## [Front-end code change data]
»»
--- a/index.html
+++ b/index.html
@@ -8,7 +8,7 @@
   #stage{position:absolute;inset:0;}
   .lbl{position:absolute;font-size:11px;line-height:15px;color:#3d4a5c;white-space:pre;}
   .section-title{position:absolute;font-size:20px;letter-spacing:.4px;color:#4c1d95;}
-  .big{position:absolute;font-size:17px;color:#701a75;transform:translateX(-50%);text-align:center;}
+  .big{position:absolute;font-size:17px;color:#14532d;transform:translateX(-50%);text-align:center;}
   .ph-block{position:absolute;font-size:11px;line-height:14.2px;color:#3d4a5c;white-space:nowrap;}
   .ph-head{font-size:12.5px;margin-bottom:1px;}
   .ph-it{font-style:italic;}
««
»»
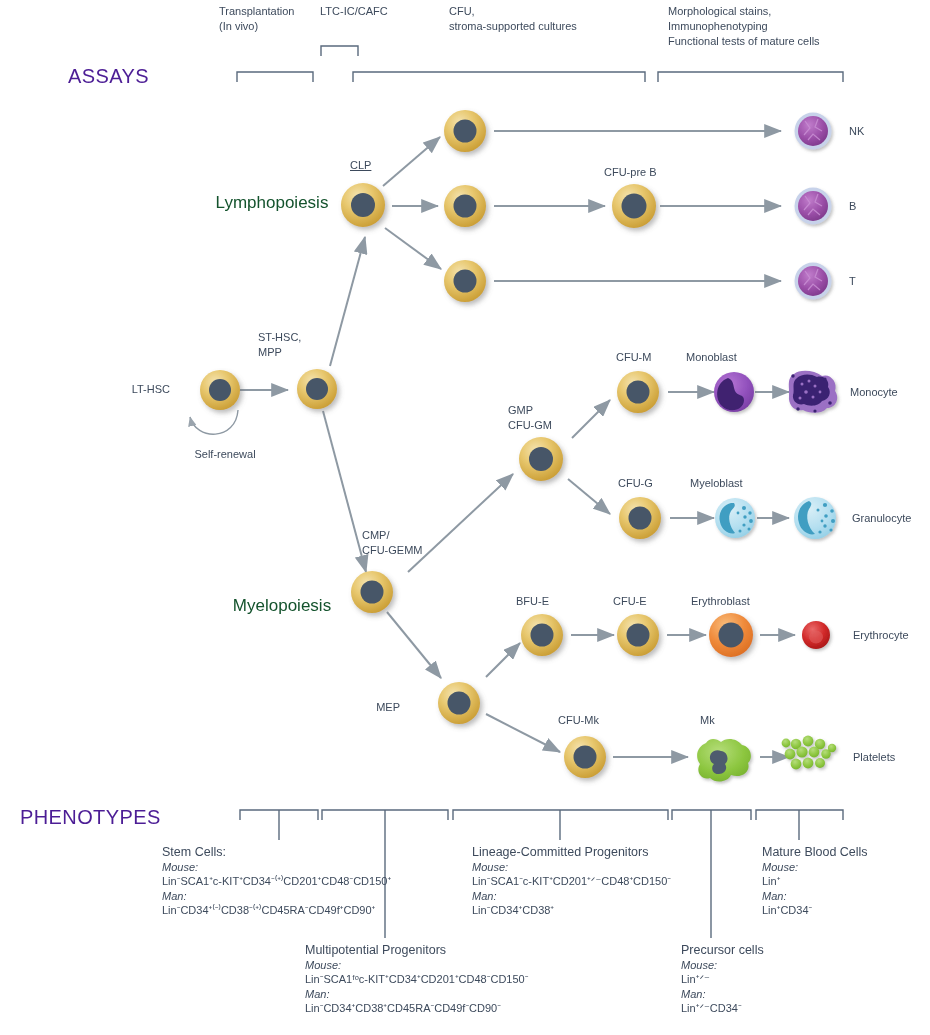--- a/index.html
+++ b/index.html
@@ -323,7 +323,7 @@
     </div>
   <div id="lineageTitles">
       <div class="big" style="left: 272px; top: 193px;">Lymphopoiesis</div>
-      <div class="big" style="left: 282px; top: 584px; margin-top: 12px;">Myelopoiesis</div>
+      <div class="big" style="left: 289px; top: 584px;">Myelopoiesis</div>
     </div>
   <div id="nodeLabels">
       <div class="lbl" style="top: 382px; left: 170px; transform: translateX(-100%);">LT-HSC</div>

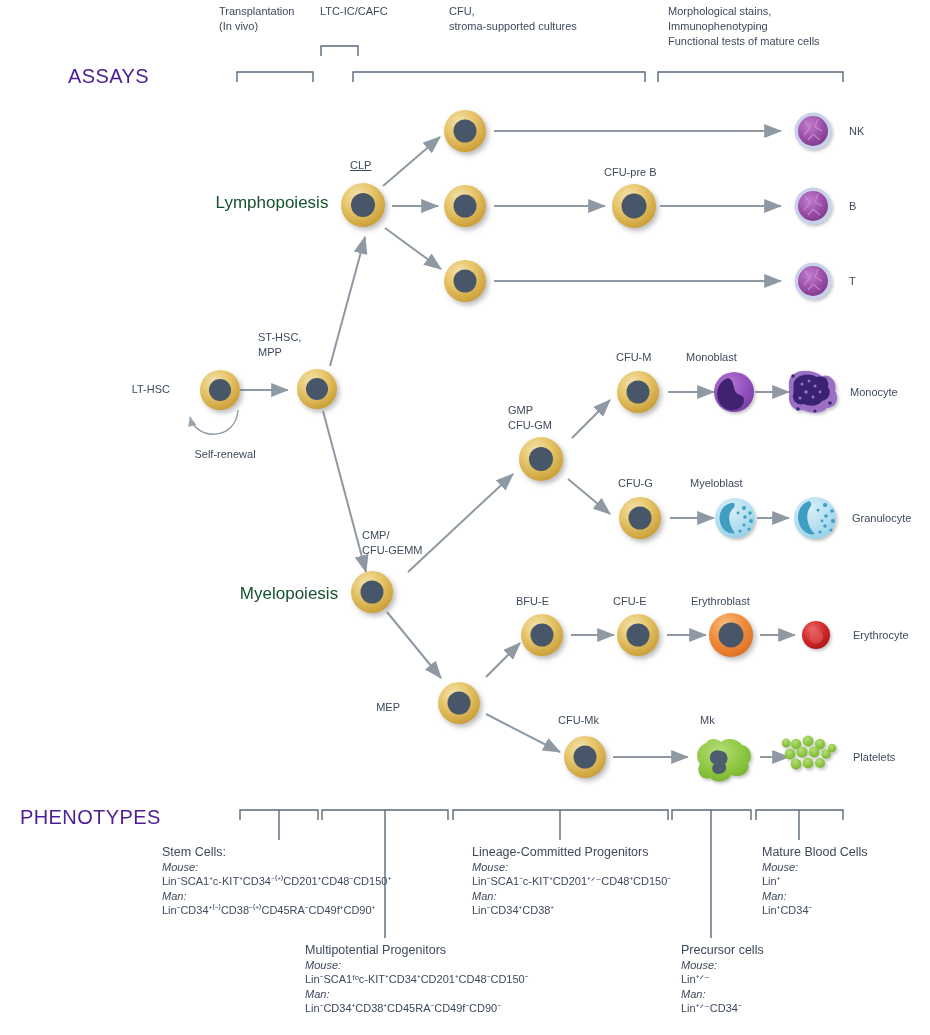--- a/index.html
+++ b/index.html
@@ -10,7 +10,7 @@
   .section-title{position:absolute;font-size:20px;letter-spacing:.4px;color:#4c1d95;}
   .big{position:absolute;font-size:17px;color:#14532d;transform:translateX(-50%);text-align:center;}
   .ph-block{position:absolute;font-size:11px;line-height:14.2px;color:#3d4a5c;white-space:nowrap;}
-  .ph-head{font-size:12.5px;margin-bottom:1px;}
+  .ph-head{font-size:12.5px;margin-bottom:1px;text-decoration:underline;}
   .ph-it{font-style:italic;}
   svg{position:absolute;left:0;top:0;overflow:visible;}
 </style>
««
»»
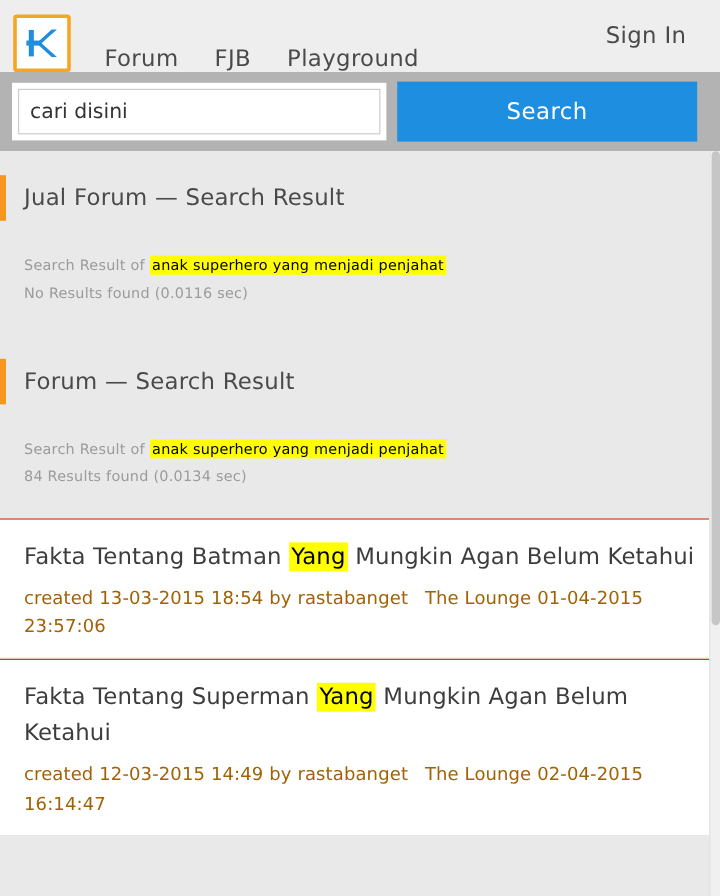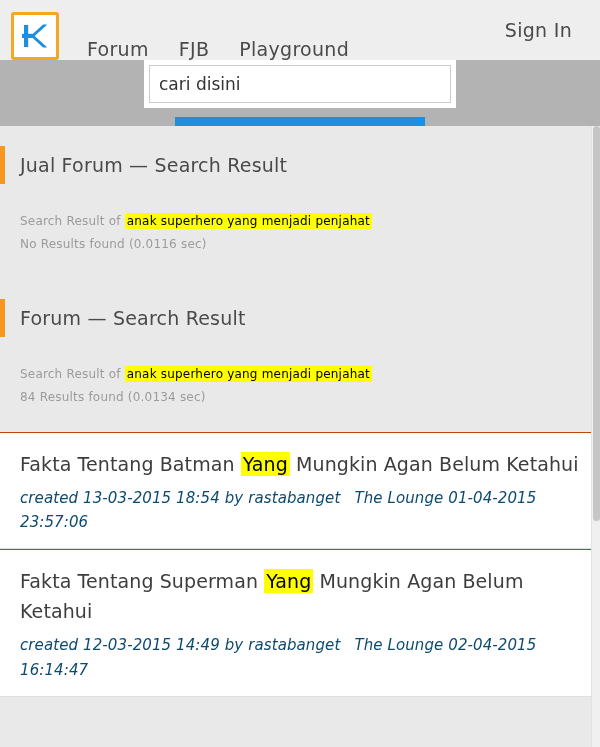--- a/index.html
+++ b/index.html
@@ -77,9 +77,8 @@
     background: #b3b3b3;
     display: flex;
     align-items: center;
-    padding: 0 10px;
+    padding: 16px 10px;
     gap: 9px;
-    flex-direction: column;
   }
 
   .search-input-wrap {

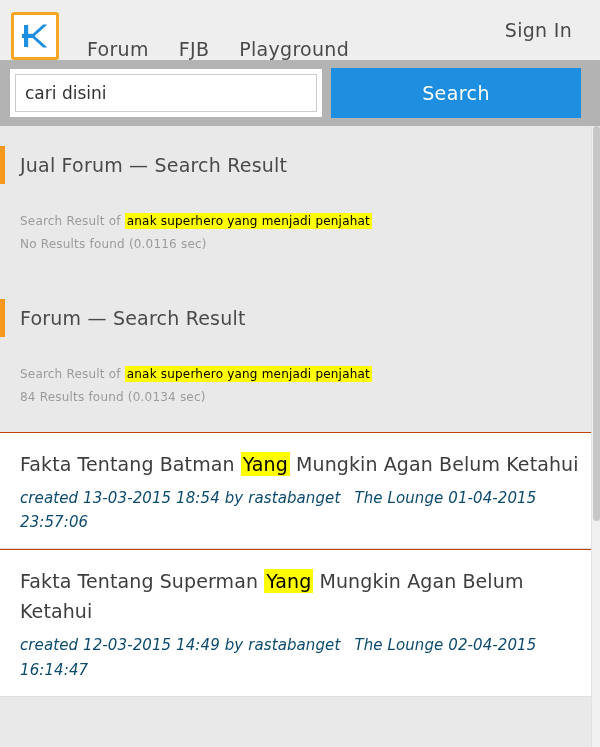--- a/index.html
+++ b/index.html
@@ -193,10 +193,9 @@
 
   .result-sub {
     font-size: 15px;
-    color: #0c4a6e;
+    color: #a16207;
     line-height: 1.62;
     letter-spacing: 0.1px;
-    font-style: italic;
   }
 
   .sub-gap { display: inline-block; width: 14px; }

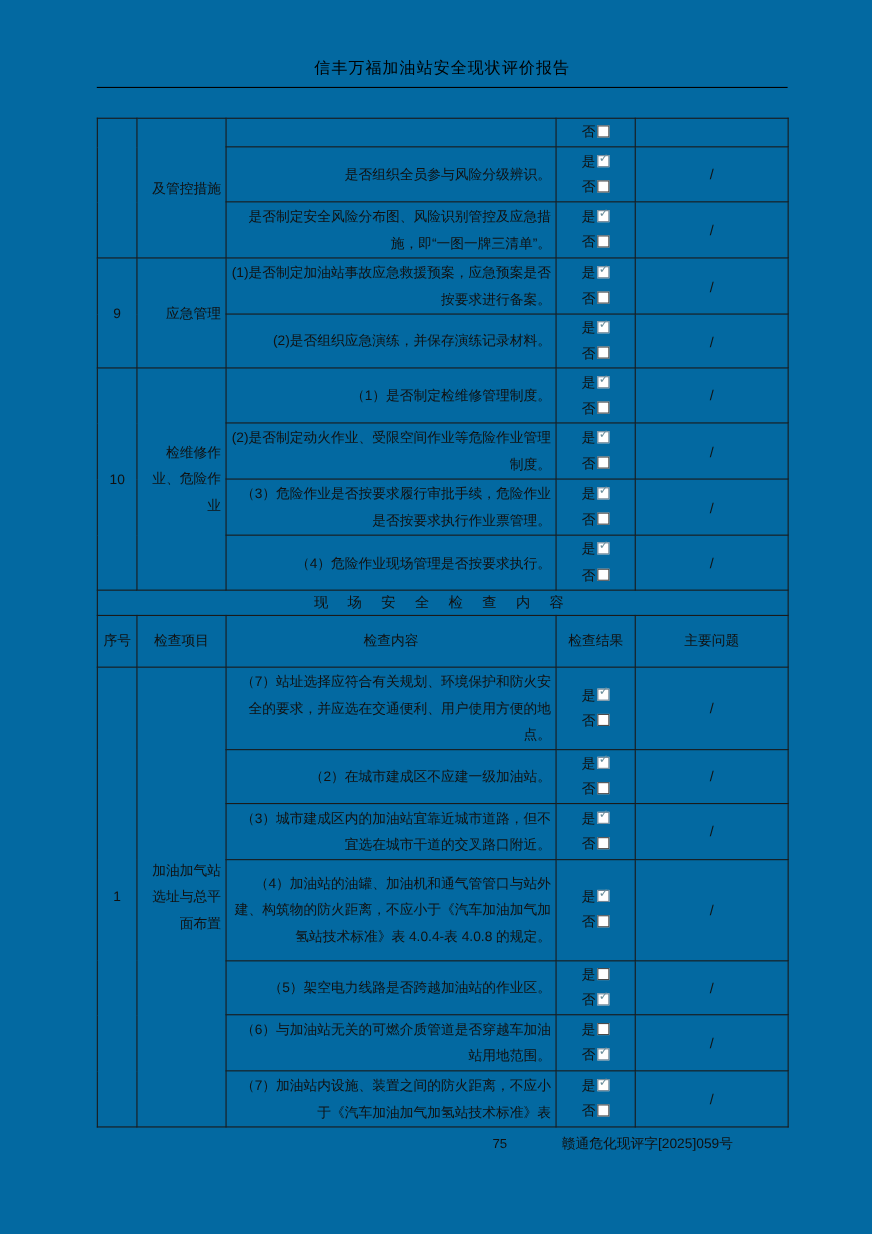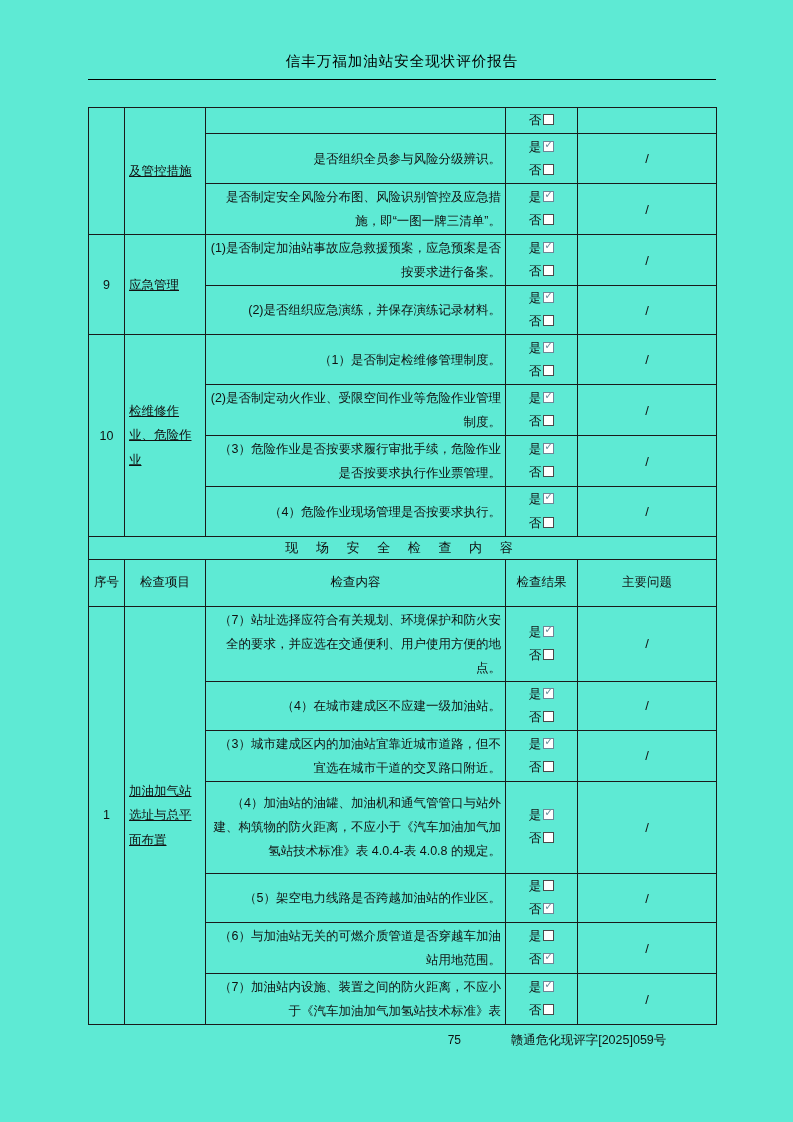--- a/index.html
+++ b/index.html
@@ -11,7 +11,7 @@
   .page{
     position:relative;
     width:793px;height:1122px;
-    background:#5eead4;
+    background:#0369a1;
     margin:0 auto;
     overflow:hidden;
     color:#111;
««
## [Description of the task]
Copy each line from the entries above that has the word "class" in it.

## [Written solution]
       <div class="big" style="left: 272px; top: 193px;">Lymphopoiesis</div>
-      <div class="big" style="left: 282px; top: 584px; margin-top: 12px;">Myelopoiesis</div>
+      <div class="big" style="left: 289px; top: 584px;">Myelopoiesis</div>
       <div class="lbl" style="top: 382px; left: 170px; transform: translateX(-100%);">LT-HSC</div>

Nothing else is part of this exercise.